I lift my hands slowly, resting my palms against his chest, and feel him freeze.

His body locks up, as if he isn't used to being touched without an agenda.

I don't push. I just let my hands stay there, feeling his heartbeat thrumming against my skin. It’s pounding.

"You don’t have to be nice to me," he mutters, his jaw flexing.

"Why wouldn't I be?"

He looks away for a second, the truth tasting bitter. "Because I’m not. Not when it matters."

My chest tightens. I slide my hands up his chest, over the line of his shoulders, and settle them at the back of his neck. I don't pull him down yet; I just hold him there, steadying him. "Wes. You’re here. That's what matters."

His throat works, his eyes going glassy for a heartbeat, and it hits me like a punch just how close he is to losing his grip. I keep my voice low. "Are you here to talk, or are you here to do what you didn't let yourself do last time?"

His gaze flicks to my mouth and stays there. He doesn't bother pretending this time. "I don't know," he admits.

"We can start slow," I whisper.

His breath hitches. "I don't do slow."

I let a small smile touch my mouth. "You do with me."

He goes still, looking like he hates the fact that I’m right. Then he leans in, not all the way, just close enough that his breath brushes my lips. I feel him hesitate on the edge, and I don't move. I don't meet him halfway. I let him make the choice.

His eyes close, and then he kisses me.

It isn't a crash or a desperate collision. It’s a slow, agonizing press of his mouth to mine, like he’s trying to remember what it feels like to be wanted without having to earn it. My chest squeezes in the best way possible as I kiss him back, giving him the room he needs.

His hands slide to my waist, not gripping yet, just holding on.

As the kiss deepens, I feel the shift; it’s the exact moment he stops trying to control the situation and just lets it happen.

My fingers curl into his hair, and he makes a sound low in his throat, a small, involuntary broken noise that slips out before he can stop it.

Wes pulls me in until we’re chest to chest, his hands sliding from my waist to my hips and then around my lower back. I’m already hard, the pressure building between us, but I keep the pace slow. I keep it grounded.

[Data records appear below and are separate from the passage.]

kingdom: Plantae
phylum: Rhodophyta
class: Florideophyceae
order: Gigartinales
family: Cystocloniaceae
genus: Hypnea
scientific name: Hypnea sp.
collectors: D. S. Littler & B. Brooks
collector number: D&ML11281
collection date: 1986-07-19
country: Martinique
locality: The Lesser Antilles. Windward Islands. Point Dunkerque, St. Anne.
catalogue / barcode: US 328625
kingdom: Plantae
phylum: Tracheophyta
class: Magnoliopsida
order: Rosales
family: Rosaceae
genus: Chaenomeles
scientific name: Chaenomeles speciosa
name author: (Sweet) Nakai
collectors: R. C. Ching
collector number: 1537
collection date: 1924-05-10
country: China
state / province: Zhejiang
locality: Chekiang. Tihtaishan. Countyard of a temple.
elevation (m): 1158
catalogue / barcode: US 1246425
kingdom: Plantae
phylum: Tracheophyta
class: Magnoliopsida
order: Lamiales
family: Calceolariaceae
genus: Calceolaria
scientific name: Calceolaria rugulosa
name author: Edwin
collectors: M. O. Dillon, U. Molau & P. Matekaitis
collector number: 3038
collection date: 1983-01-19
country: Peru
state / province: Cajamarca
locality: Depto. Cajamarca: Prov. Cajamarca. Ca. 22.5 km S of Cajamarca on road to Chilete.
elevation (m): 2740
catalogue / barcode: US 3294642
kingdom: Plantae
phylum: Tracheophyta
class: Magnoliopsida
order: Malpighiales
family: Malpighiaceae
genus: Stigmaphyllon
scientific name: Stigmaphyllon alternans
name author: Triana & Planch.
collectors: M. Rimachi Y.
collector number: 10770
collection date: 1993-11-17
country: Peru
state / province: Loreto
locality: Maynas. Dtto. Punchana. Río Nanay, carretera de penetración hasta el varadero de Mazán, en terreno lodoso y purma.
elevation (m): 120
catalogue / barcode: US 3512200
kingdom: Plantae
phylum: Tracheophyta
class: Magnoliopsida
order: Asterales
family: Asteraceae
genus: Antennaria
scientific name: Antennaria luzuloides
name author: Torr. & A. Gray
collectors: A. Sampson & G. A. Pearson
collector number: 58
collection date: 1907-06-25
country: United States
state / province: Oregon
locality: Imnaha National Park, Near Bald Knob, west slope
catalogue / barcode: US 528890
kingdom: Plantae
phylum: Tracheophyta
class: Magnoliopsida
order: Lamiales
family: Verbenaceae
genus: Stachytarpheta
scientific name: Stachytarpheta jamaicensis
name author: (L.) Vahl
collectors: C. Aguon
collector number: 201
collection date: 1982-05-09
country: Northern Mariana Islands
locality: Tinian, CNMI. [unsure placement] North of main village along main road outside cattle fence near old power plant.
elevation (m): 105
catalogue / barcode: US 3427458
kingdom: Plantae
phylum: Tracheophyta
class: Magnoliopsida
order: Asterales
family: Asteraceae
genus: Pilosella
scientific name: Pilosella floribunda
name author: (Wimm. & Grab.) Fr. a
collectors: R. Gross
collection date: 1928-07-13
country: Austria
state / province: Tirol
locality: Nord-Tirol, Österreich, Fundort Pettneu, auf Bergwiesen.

He isn't here for a quick fix tonight.

He breaks away, breathing hard, his forehead resting against mine. "I can't do the back and forth, Jules."

"Then don't."

His eyes snap open, dark and locked on mine. "If I do this, I'm doing it."

My pulse stutters. I nod. He searches my face one last time. "You're sure?"

I smile, soft and certain. "I'm not the one who's afraid, Wes."

His jaw ticks. "Don't."

"Don't what?"

"Don't call me out like that," he mutters, though he doesn't pull away.

I shrug slightly. "Then prove me wrong."

His nostrils flare, and then his mouth is on mine again, harder this time.

It isn't rough, but it is hungry. He’s heard the dare and decided he’s done playing small.

His hands slide under my shirt, his palms flat and searing against my skin, making me shiver.

He groans into my mouth, a deep, real sound that vibrates through me.

I feel him everywhere, his heat, his tension, the slow unraveling of his restraint.

My body reacts fast, my cock straining against my sweatpants with a dull ache now.

Wes’s hands move up my ribs, his thumbs brushing over my nipples through the thin fabric of my shirt. I make a quiet, strangled sound.

His eyes flash. "Sensitive." The word is low and possessive, and it kills me.

"Yeah," I swallow.

A shadow of a smirk touches his mouth, but there’s something softer underneath it. He leans in and kisses the corner of my mouth. "Good."

I grip his hoodie, my fingers digging into the fabric. "Wes..."

He freezes, his eyes snapping up. "What?"

"I want you."

His jaw clenches. And then, like it costs him his last bit of armor, he whispers, "I know. I've been thinking about it since the first time I touched you."